Do we really need another euphemism for "vanity publisher?"

After two years of fighting against what I considered to be a semantic outrage, I recently caved in, gave in and threw in the towel.

Since many people--and publications ranging from Writers Digest to the Wall Street Journal--think the term "self-publishing company" makes sense, I decided to go along. I am no longer banging my head against an unyielding concrete wall or peeing into the wind, and have moved on to fight other battles.

Lots of companies that have been referred to by detractors as "vanity publishers" or "vanity presses" prefer the "self-publishing company" label.
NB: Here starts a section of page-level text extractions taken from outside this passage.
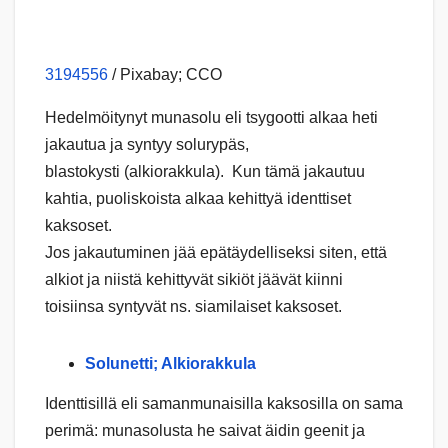
3194556
/ Pixabay; CCO
Hedelmöitynyt munasolu eli tsygootti alkaa heti
jakautua ja syntyy solurypäs,
blastokysti (alkiorakkula). Kun tämä jakautuu
kahtia, puoliskoista alkaa kehittyä identtiset
kaksoset.
Jos jakautuminen jää epätäydelliseksi siten, että
alkiot ja niistä kehittyvät sikiöt jäävät kiinni
toisiinsa syntyvät ns. siamilaiset kaksoset.
Solunetti; Alkiorakkula
Identtisillä eli samanmunaisilla kaksosilla on sama
perimä: munasolusta he saivat äidin geenit ja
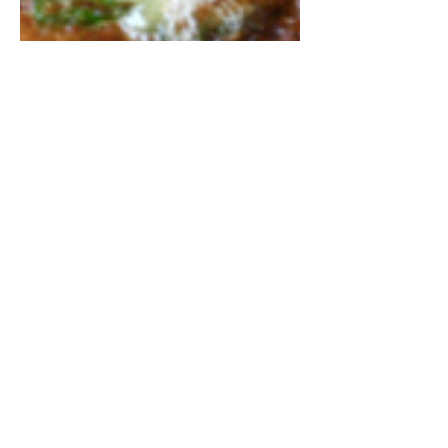
Unimed Living
3 min de lecture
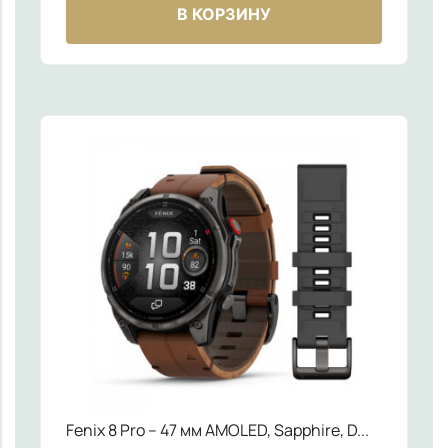
В КОРЗИНУ
Fenix 8 Pro – 47 мм AMOLED, Sapphire, D...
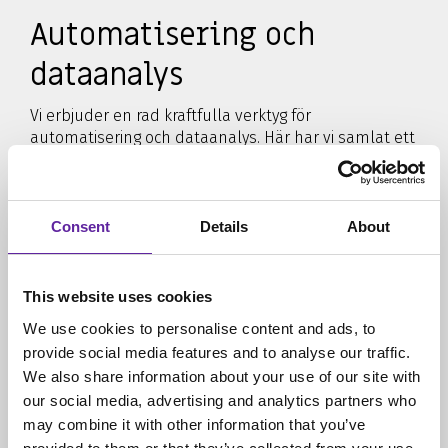
Automatisering och
dataanalys
Vi erbjuder en rad kraftfulla verktyg för
automatisering och dataanalys. Här har vi samlat ett
litet urval:
Consent
Details
About
This website uses cookies
Automatisering av
We use cookies to personalise content and ads, to
provide social media features and to analyse our traffic.
verksamheten
We also share information about your use of our site with
our social media, advertising and analytics partners who
Affärsautomation är nyckeln till effektivitet och
may combine it with other information that you’ve
optimering.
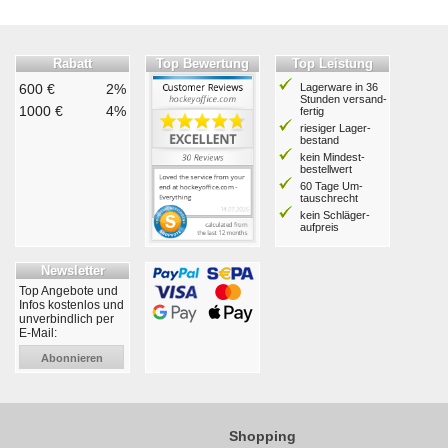
Rabatt
Top Bewertung
Top Leistung
600 €
2%
Lagerware in 36
Stunden ver­sand­
1000 €
4%
fertig
riesiger Lager­
bestand
kein Mindest­
bestell­wert
60 Tage Um­
tausch­recht
kein Schläger­
aufpreis
Newsletter
Top Angebote und
Infos kostenlos und
unverbindlich per
E-Mail:
Abonnieren
Shopping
Some of the other labels and descriptions these companies use are: publish-on-demand, print-on-demand, subsidy publishing, alternative publishing, indie book publishing, cooperative publishing, on-demand publishing service, independent publishing, indie, do-it-yourself-publishing, supported self-publishing, joint assisted self-publishing, co-publishing, joint venture publishing, assisted self-publishing, author originated book publishing, hybrid publishing, short-run book printing, custom book publishing, independent self-printing, book publishing services company, provider of services to independent authors, fee-based publishing, and America’s best self-publishing value.

Well, now there's another label.

In her recent Principles of Self-Publishing, Theresa M. Moore (who previously concentrated on vampires and sci-fi) has come up with
self-help publisher.

While I share Theresa's apparent distaste for "self-publishing company," I disagree with her new terminology. The main problem is that the term has already been used many times by publishers of self-help books. Their books help people deal with  problems relating to self-esteem, smoking, addiction, alocholism, bad relationships, anorexia, sleep, bankruptcy, rebelious teenagers, anger, unemployment, ugly houses, malfunctioning motorcycles, and more.

Google shows nearly 8,000 links for the term, and most of them are to companies like New Harbinger Publications, which publishes self-help books.

Ironically, Author House and Balboa Press advertise that they'll help you to self-publish a self-help book.

Apparently, Theresa would say that these companies are self-help publishers of self-help books. That's too damn complicated for me. I'll stay with "self-publishing company," a least for now.